▸ WHAT TO DO
Every line of the records that contains the string "APERTURE" counts once; give the total and nothing else.

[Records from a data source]
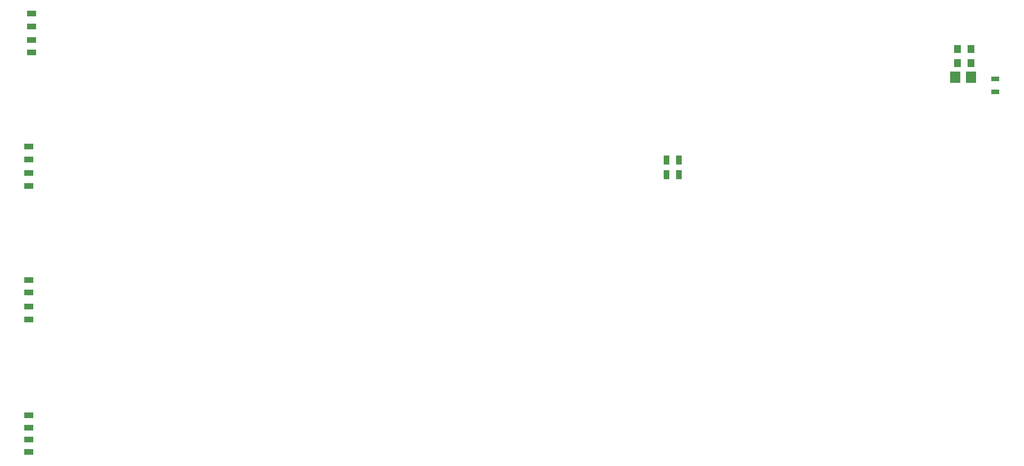
<source format=gbp>
G04 #@! TF.FileFunction,Paste,Bot*
%FSLAX46Y46*%
G04 Gerber Fmt 4.6, Leading zero omitted, Abs format (unit mm)*
G04 Created by KiCad (PCBNEW 4.0.4+e1-6308~48~ubuntu15.10.1-stable) date Wed Aug 23 09:17:44 2017*
%MOMM*%
%LPD*%
G01*
G04 APERTURE LIST*
%ADD10C,0.150000*%
%ADD11R,0.889000X1.397000*%
%ADD12R,1.397000X0.889000*%
%ADD13R,1.000000X1.250000*%
%ADD14R,1.549400X1.800860*%
%ADD15R,1.300000X0.700000*%
G04 APERTURE END LIST*
D10*
D11*
X168219500Y-86478600D03*
X170124500Y-86478600D03*
X168219500Y-84243400D03*
X170124500Y-84243400D03*
D12*
X72517000Y-84162900D03*
X72517000Y-82257900D03*
X72517000Y-86220300D03*
X72517000Y-88125300D03*
X72898000Y-64198500D03*
X72898000Y-62293500D03*
X72898000Y-66230500D03*
X72898000Y-68135500D03*
X72517000Y-124498100D03*
X72517000Y-122593100D03*
X72517000Y-126225300D03*
X72517000Y-128130300D03*
X72517000Y-104178100D03*
X72517000Y-102273100D03*
X72517000Y-106311700D03*
X72517000Y-108216700D03*
D13*
X211950000Y-67550000D03*
X213950000Y-67550000D03*
X211950000Y-69700000D03*
X213950000Y-69700000D03*
D14*
X213926020Y-71800000D03*
X211573980Y-71800000D03*
D15*
X217576400Y-74000400D03*
X217576400Y-72100400D03*
M02*

</source>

▸ YOUR RESPONSE
2